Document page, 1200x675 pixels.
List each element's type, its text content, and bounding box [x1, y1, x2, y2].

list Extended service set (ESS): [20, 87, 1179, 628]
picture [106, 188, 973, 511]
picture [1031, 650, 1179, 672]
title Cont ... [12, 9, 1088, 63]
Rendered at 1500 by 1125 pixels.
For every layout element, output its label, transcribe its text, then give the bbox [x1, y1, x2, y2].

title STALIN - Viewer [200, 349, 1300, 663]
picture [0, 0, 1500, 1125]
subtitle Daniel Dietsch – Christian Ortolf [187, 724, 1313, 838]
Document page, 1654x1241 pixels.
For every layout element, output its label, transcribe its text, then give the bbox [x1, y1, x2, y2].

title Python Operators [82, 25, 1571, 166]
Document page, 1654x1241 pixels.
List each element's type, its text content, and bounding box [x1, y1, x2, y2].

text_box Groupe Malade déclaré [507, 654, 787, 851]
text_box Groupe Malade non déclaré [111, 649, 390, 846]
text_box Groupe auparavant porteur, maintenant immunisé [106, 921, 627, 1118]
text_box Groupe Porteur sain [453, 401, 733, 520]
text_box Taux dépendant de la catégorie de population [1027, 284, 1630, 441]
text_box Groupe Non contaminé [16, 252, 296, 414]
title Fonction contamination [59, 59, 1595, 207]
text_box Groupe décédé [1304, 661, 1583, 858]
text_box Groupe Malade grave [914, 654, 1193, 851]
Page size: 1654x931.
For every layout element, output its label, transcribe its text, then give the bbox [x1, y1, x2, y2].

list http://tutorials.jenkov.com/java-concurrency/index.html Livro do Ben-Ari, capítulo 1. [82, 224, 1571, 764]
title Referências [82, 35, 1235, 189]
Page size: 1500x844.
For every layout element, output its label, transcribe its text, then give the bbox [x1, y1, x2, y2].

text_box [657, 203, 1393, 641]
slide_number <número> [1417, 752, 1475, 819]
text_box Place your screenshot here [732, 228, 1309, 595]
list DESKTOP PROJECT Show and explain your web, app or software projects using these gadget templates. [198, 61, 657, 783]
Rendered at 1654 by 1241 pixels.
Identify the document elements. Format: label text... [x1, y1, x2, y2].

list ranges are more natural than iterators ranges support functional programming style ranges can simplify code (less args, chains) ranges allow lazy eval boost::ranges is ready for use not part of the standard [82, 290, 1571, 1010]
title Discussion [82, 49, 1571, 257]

########

▶ **CHALLENGE**:
Reproduce every row above verbatim, line by line, changing nothing.

▶ **EXPECTED OUTPUT**:
Document page, 1200x675 pixels.
List each element's type, its text content, and bounding box [x1, y1, x2, y2].

list Extended service set (ESS): [20, 87, 1179, 628]
picture [106, 188, 973, 511]
picture [1031, 650, 1179, 672]
title Cont ... [12, 9, 1088, 63]
Rendered at 1500 by 1125 pixels.
For every layout element, output its label, transcribe its text, then give the bbox [x1, y1, x2, y2].

title STALIN - Viewer [200, 349, 1300, 663]
picture [0, 0, 1500, 1125]
subtitle Daniel Dietsch – Christian Ortolf [187, 724, 1313, 838]
Document page, 1654x1241 pixels.
For every layout element, output its label, transcribe its text, then give the bbox [x1, y1, x2, y2].

title Python Operators [82, 25, 1571, 166]
Document page, 1654x1241 pixels.
List each element's type, its text content, and bounding box [x1, y1, x2, y2].

text_box Groupe Malade déclaré [507, 654, 787, 851]
text_box Groupe Malade non déclaré [111, 649, 390, 846]
text_box Groupe auparavant porteur, maintenant immunisé [106, 921, 627, 1118]
text_box Groupe Porteur sain [453, 401, 733, 520]
text_box Taux dépendant de la catégorie de population [1027, 284, 1630, 441]
text_box Groupe Non contaminé [16, 252, 296, 414]
title Fonction contamination [59, 59, 1595, 207]
text_box Groupe décédé [1304, 661, 1583, 858]
text_box Groupe Malade grave [914, 654, 1193, 851]
Page size: 1654x931.
For every layout element, output its label, transcribe its text, then give the bbox [x1, y1, x2, y2].

list http://tutorials.jenkov.com/java-concurrency/index.html Livro do Ben-Ari, capítulo 1. [82, 224, 1571, 764]
title Referências [82, 35, 1235, 189]
Page size: 1500x844.
For every layout element, output its label, transcribe its text, then give the bbox [x1, y1, x2, y2].

text_box [657, 203, 1393, 641]
slide_number <número> [1417, 752, 1475, 819]
text_box Place your screenshot here [732, 228, 1309, 595]
list DESKTOP PROJECT Show and explain your web, app or software projects using these gadget templates. [198, 61, 657, 783]
Rendered at 1654 by 1241 pixels.
Identify the document elements. Format: label text... [x1, y1, x2, y2].

list ranges are more natural than iterators ranges support functional programming style ranges can simplify code (less args, chains) ranges allow lazy eval boost::ranges is ready for use not part of the standard [82, 290, 1571, 1010]
title Discussion [82, 49, 1571, 257]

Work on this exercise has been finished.